Adult Education: Coronavirus

(asked on 30th December 2020) - View Source

Question to the Department for Education:

To ask the Secretary of State for Education, what steps his Department is taking to support adult education institutions and providers during the covid-19 outbreak.


Answered by
Gillian Keegan Portrait
Gillian Keegan
Secretary of State for Education
This question was answered on 15th January 2021

We continue to support providers through the COVID-19 outbreak, and the testing programme that has been successfully stood up for colleges and secondary schools will continue to be used to support teachers, vulnerable children and children of critical workers and to prepare for wider re-opening.
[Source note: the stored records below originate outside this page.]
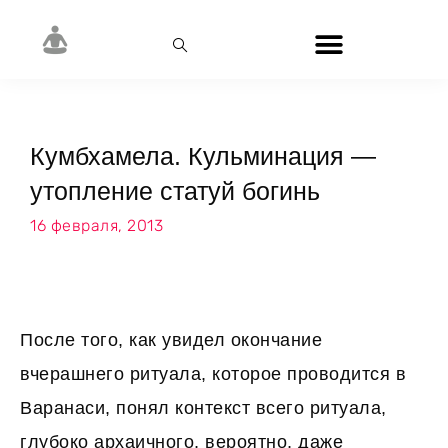
Кумбхамела. Кульминация —
утопление статуй богинь
16 февраля, 2013
После того, как увидел окончание
вчерашнего ритуала, которое проводится в
Варанаси, понял контекст всего ритуала,
глубоко архаичного, вероятно, даже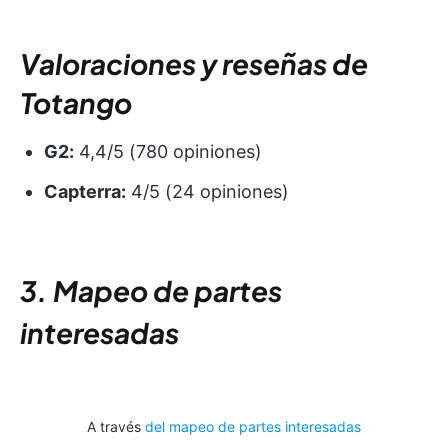
Valoraciones y reseñas de
Totango
G2:
4,4/5 (780 opiniones)
Capterra:
4/5 (24 opiniones)
3. Mapeo de partes
interesadas
A través
del mapeo de partes interesadas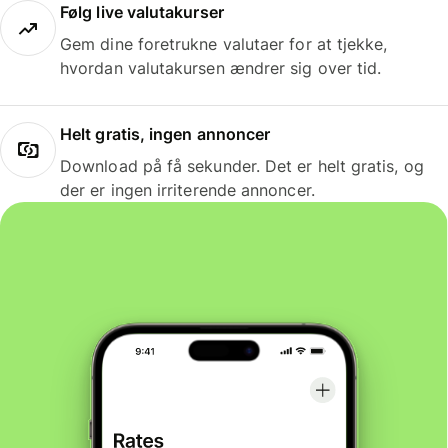
Følg live valutakurser
Gem dine foretrukne valutaer for at tjekke,
hvordan valutakursen ændrer sig over tid.
Helt gratis, ingen annoncer
Download på få sekunder. Det er helt gratis, og
der er ingen irriterende annoncer.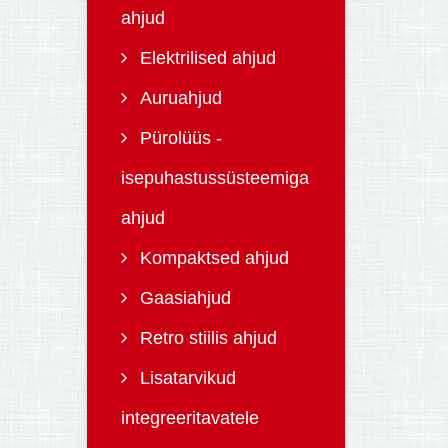
ahjud
Elektrilised ahjud
Auruahjud
Pürolüüs -
isepuhastussüsteemiga
ahjud
Kompaktsed ahjud
Gaasiahjud
Retro stiilis ahjud
Lisatarvikud
integreeritavatele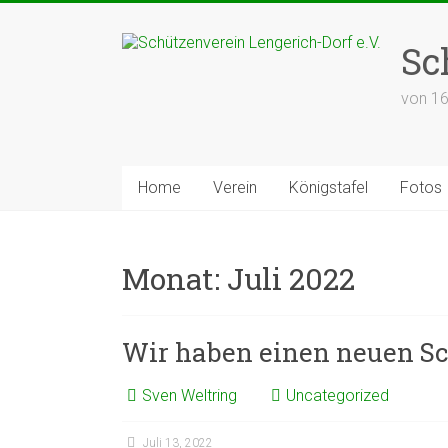
Zum
Inhalt
Sc
springen
von 1
Home
Verein
Königstafel
Fotos
Monat:
Juli 2022
Wir haben einen neuen S
Sven Weltring
Uncategorized
Juli 13, 2022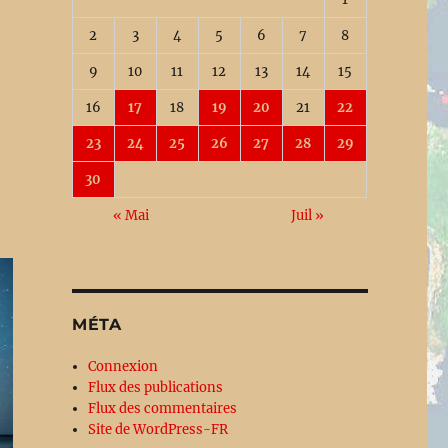
2
3
4
5
6
7
8
9
10
11
12
13
14
15
16
17
18
19
20
21
22
23
24
25
26
27
28
29
30
« Mai
Juil »
MÉTA
Connexion
Flux des publications
Flux des commentaires
Site de WordPress-FR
We will continue to pay grant-funded providers their scheduled monthly profiled payments for 2020/21 academic year. We are currently reviewing the end of year grant funded AEB reconciliation position for 2020 to 2021 in recognition of the difficulties and uncertainties many providers are facing. We will communicate any changes to the published arrangements through our Update publication in the coming weeks.

Where applicable, providers were able to apply to the Education and Skills Funding Agency (ESFA) Post 16 and ESFA provider relief schemes for support.

For colleges in significant financial difficulties, the existing support arrangements remain in place, including short-term emergency funding.

During the COVID-19 outbreak, we have put in place a package of support to help the further education (FE) sector build their capacity to deliver digitally. This includes flexibilities to secure devices and connectivity through the 16-19 bursary funding and through changes to the adult education budget funding rules for the 2020/21 academic year.

In order to support colleges to respond to current challenge, including developing new ways of working, we adapted the College Collaboration Fund. This will see investment in new high-quality digital curriculum content, including funding for 7 projects that will develop hundreds of hours of new digital content for a wide range of vocational subjects, as well as PSHE and English and Maths.

We are also investing in FE practitioner online teaching skills through funding the Education and Training Foundation to support teachers to develop their online teaching skills, and we recently announced 80 new grants of £1,000 to FE providers across England to provide additional training and support for mentors and coaches specialising in assisting teachers with remote education.